(YOUR ASSIGNMENT) Print the lines below exactly as written, with none missing.

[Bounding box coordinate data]
Segment Open

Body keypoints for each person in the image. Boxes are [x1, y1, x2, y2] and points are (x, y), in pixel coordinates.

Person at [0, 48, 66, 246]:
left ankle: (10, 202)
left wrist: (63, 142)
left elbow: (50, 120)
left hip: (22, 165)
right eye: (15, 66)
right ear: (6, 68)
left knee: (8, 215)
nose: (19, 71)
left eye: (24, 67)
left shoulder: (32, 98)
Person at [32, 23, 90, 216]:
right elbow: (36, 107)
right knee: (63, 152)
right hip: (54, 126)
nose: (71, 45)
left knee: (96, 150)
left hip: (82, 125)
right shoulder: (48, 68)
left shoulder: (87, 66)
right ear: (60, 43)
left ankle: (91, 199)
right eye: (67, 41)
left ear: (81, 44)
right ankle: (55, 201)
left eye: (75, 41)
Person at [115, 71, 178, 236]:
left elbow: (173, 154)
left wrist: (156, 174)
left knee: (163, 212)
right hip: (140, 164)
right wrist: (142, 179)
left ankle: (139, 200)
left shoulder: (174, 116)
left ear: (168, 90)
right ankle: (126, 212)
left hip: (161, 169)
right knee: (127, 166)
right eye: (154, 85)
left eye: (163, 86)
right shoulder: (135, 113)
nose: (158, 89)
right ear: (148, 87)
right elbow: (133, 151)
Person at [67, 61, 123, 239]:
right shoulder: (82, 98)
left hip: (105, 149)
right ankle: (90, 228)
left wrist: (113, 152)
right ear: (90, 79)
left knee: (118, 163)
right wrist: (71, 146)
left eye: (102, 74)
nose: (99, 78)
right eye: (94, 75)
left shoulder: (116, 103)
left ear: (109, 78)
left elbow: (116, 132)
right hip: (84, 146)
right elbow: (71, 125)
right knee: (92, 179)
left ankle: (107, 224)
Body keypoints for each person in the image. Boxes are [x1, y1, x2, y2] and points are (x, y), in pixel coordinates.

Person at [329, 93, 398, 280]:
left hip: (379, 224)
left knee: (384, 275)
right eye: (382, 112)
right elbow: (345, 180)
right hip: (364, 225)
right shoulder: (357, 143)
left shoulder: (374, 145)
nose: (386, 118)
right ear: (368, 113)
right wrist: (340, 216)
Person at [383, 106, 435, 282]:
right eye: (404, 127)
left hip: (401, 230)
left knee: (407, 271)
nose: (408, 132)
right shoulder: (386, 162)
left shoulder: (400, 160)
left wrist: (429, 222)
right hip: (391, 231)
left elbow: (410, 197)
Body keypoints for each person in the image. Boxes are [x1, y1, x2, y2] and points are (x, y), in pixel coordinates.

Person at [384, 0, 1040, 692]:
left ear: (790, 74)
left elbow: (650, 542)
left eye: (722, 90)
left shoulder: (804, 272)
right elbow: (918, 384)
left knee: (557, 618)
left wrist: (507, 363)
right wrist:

Segment Closed

(ANSWER AREA)
Body keypoints for each person in the image. Boxes are [x1, y1, x2, y2] and points are (x, y), in pixel coordinates.

Person at [0, 48, 66, 246]:
left ankle: (10, 202)
left wrist: (63, 142)
left elbow: (50, 120)
left hip: (22, 165)
right eye: (15, 66)
right ear: (6, 68)
left knee: (8, 215)
nose: (19, 71)
left eye: (24, 67)
left shoulder: (32, 98)
Person at [32, 23, 90, 216]:
right elbow: (36, 107)
right knee: (63, 152)
right hip: (54, 126)
nose: (71, 45)
left knee: (96, 150)
left hip: (82, 125)
right shoulder: (48, 68)
left shoulder: (87, 66)
right ear: (60, 43)
left ankle: (91, 199)
right eye: (67, 41)
left ear: (81, 44)
right ankle: (55, 201)
left eye: (75, 41)
Person at [115, 71, 178, 236]:
left elbow: (173, 154)
left wrist: (156, 174)
left knee: (163, 212)
right hip: (140, 164)
right wrist: (142, 179)
left ankle: (139, 200)
left shoulder: (174, 116)
left ear: (168, 90)
right ankle: (126, 212)
left hip: (161, 169)
right knee: (127, 166)
right eye: (154, 85)
left eye: (163, 86)
right shoulder: (135, 113)
nose: (158, 89)
right ear: (148, 87)
right elbow: (133, 151)
Person at [67, 61, 123, 239]:
right shoulder: (82, 98)
left hip: (105, 149)
right ankle: (90, 228)
left wrist: (113, 152)
right ear: (90, 79)
left knee: (118, 163)
right wrist: (71, 146)
left eye: (102, 74)
nose: (99, 78)
right eye: (94, 75)
left shoulder: (116, 103)
left ear: (109, 78)
left elbow: (116, 132)
right hip: (84, 146)
right elbow: (71, 125)
right knee: (92, 179)
left ankle: (107, 224)
Body keypoints for each person in the image. Boxes are [x1, y1, x2, y2] and points are (x, y), in pixel coordinates.

Person at [329, 93, 398, 280]:
left hip: (379, 224)
left knee: (384, 275)
right eye: (382, 112)
right elbow: (345, 180)
right hip: (364, 225)
right shoulder: (357, 143)
left shoulder: (374, 145)
nose: (386, 118)
right ear: (368, 113)
right wrist: (340, 216)
Person at [383, 106, 435, 282]:
right eye: (404, 127)
left hip: (401, 230)
left knee: (407, 271)
nose: (408, 132)
right shoulder: (386, 162)
left shoulder: (400, 160)
left wrist: (429, 222)
right hip: (391, 231)
left elbow: (410, 197)
Body keypoints for each person in the image. Boxes are [x1, y1, x2, y2] and points are (x, y), in pixel coordinates.

Person at [384, 0, 1040, 692]:
left ear: (790, 74)
left elbow: (650, 542)
left eye: (722, 90)
left shoulder: (804, 272)
right elbow: (918, 384)
left knee: (557, 618)
left wrist: (507, 363)
right wrist:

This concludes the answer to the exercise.